The main problem is that we lack a good way to tell if an AI research agent is actually doing good research. Existing evaluation methods often fall for what the authors call the 'Mirage of Synthesis,' meaning a report can appear impressive on the surface but contain factual errors or outdated information. This happens because the tools used to evaluate these reports are 'static' – they don't have the ability to actively check facts or understand how information changes over time, unlike a human researcher.
What's the solution?
To fix this, the researchers created a new evaluation framework called DREAM (Deep Research Evaluation with Agentic Metrics). DREAM uses AI to evaluate AI, essentially matching the agent's capabilities for research with the capabilities of the evaluator. It does this by combining standard checks with a tool-using AI agent that can actively verify facts, check for temporal validity (if the information is current), and test the agent's reasoning. This allows for a more thorough and reliable assessment of the research report.
Why it matters?
This work is important because as AI research agents become more common, we need reliable ways to ensure they are producing trustworthy information.
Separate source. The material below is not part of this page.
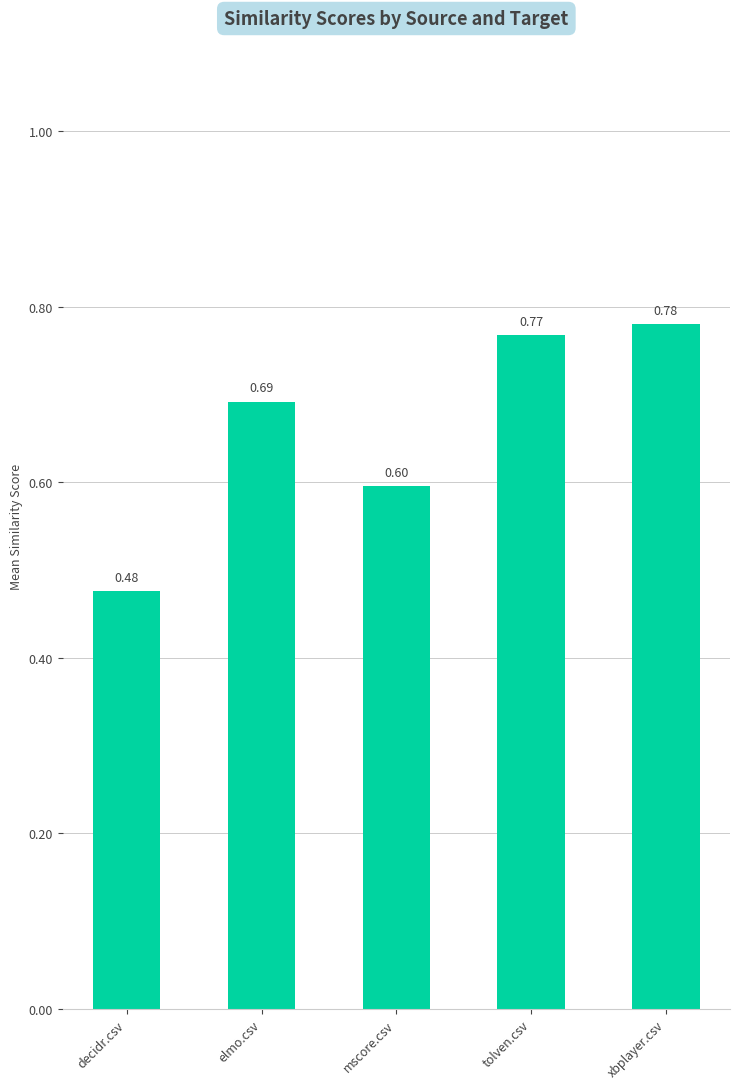

At which label is the value closest to 0?

decidr.csv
DREAM provides a more robust and scalable method for evaluating these agents, moving beyond simply checking for good writing and correct citations to actually verifying the accuracy and timeliness of the research. This is crucial for building confidence in AI-generated research and preventing the spread of misinformation.
Abstract
Deep Research Agents generate analyst-grade reports, yet evaluating them remains challenging due to the absence of a single ground truth and the multidimensional nature of research quality. Recent benchmarks propose distinct methodologies, yet they suffer from the Mirage of Synthesis, where strong surface-level fluency and citation alignment can obscure underlying factual and reasoning defects. We characterize this gap by introducing a taxonomy across four verticals that exposes a critical capability mismatch: static evaluators inherently lack the tool-use capabilities required to assess temporal validity and factual correctness. To address this, we propose DREAM (Deep Research Evaluation with Agentic Metrics), a framework that instantiates the principle of capability parity by making evaluation itself agentic. DREAM structures assessment through an evaluation protocol combining query-agnostic metrics with adaptive metrics generated by a tool-calling agent, enabling temporally aware coverage, grounded verification, and systematic reasoning probes. Controlled evaluations demonstrate DREAM is significantly more sensitive to factual and temporal decay than existing benchmarks, offering a scalable, reference-free evaluation paradigm.